• **Required work**
If a line in the listing includes the word "display", copy it out.

• **Given information**
━━━━━━━━━━━━━━━━

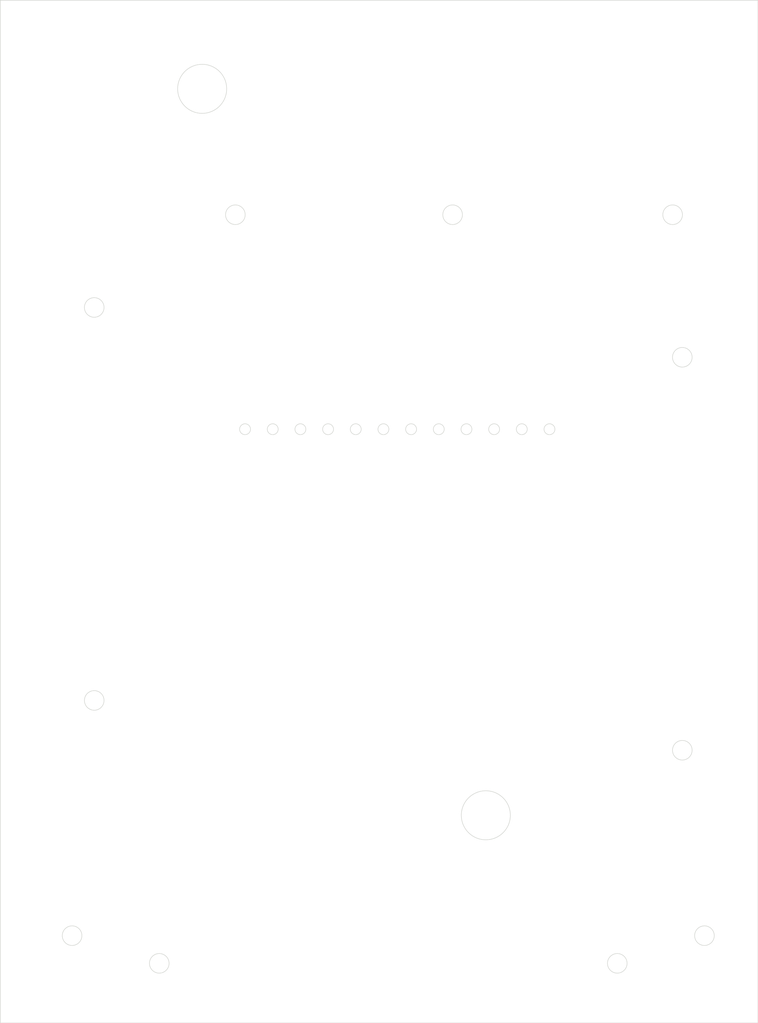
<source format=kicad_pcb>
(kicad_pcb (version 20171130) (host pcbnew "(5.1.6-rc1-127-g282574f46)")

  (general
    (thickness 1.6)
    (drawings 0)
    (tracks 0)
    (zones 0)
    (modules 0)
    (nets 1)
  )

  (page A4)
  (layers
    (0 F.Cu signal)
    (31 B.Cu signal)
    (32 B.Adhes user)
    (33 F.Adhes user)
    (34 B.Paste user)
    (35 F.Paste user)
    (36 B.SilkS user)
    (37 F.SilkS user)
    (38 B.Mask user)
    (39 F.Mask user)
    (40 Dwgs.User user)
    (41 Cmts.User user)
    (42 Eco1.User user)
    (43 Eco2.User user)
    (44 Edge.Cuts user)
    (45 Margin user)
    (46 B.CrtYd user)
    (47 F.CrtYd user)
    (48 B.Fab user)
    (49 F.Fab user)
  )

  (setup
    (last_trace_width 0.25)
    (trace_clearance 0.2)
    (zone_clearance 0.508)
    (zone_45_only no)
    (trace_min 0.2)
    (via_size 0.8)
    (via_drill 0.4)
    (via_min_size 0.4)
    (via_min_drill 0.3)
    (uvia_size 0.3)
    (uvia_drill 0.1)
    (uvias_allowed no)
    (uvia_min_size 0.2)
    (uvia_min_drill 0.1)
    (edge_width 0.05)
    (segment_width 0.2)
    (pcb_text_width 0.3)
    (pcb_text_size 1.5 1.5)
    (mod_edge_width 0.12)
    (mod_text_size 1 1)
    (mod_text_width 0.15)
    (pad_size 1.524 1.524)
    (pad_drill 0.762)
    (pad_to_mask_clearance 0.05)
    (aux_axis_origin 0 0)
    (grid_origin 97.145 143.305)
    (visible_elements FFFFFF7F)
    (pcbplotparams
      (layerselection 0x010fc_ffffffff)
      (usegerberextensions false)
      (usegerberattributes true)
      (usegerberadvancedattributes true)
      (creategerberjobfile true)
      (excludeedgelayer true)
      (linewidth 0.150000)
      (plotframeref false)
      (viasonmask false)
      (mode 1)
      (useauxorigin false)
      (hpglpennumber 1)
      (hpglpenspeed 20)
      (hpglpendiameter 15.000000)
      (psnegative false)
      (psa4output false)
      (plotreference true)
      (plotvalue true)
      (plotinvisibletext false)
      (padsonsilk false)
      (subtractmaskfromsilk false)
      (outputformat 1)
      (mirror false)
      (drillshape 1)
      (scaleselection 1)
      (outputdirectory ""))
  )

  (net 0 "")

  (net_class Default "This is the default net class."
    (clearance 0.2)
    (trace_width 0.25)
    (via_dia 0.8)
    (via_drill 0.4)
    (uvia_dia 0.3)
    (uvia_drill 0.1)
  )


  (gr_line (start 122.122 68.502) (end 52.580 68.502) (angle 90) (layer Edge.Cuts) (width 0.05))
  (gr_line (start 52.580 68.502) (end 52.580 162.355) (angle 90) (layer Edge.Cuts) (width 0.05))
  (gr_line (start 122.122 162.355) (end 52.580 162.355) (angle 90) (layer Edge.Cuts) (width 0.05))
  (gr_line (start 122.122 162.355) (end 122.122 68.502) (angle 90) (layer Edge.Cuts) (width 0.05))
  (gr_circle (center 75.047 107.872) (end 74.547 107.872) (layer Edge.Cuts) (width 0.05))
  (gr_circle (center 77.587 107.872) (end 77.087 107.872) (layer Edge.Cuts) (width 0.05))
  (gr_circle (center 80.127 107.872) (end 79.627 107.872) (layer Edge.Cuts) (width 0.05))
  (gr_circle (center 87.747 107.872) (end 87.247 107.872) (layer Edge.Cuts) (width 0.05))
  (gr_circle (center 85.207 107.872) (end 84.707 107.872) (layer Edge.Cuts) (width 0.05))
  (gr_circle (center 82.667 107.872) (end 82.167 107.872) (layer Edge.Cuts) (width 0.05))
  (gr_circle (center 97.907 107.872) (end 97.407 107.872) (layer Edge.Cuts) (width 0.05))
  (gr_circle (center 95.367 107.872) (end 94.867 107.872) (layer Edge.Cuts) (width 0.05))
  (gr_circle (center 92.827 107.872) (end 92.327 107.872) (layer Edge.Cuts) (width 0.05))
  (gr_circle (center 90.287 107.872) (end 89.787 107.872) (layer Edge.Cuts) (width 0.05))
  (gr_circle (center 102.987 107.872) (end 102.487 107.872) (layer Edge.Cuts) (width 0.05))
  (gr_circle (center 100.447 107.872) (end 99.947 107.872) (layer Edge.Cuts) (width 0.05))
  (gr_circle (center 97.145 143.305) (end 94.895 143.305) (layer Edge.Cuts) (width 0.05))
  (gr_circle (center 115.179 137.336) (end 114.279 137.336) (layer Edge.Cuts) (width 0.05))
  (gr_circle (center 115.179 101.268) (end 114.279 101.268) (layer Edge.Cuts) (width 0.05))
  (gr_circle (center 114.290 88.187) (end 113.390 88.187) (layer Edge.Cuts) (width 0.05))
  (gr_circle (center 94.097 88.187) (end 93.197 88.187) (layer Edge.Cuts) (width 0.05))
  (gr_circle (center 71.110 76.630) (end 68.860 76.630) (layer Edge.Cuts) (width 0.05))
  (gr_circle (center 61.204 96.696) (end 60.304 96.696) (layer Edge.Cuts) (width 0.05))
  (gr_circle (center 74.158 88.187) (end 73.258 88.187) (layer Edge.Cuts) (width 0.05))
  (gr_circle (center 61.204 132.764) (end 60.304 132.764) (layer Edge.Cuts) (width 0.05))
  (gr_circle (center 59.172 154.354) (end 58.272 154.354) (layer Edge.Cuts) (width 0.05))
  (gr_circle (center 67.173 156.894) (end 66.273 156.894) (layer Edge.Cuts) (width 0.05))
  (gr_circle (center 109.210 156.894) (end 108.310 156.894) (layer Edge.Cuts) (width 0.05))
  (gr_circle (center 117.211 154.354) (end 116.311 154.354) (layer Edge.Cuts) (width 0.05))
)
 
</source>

━━━━━━━━━━━━━━━━

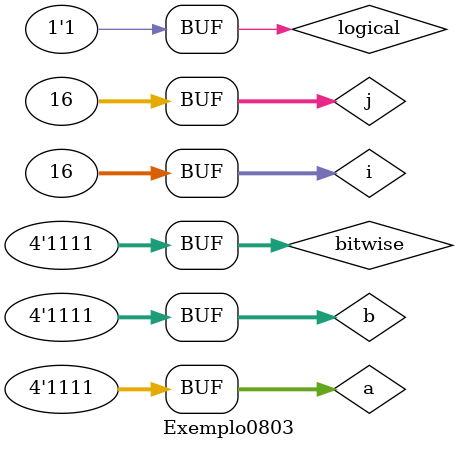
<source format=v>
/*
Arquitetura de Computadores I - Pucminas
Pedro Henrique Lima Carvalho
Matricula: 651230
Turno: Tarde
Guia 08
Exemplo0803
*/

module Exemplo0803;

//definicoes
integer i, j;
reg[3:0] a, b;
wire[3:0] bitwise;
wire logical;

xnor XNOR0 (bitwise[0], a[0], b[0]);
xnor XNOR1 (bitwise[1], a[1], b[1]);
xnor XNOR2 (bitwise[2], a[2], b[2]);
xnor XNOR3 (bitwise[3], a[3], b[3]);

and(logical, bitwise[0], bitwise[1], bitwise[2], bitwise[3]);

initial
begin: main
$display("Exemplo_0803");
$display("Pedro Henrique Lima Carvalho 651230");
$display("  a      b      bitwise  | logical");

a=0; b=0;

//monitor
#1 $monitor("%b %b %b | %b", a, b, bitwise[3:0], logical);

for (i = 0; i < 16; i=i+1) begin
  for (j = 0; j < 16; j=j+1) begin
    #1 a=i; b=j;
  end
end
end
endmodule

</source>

━━━━━━━━━━━━━━━━

• **Result of this task**
$display("Exemplo_0803");
$display("Pedro Henrique Lima Carvalho 651230");
$display("  a      b      bitwise  | logical");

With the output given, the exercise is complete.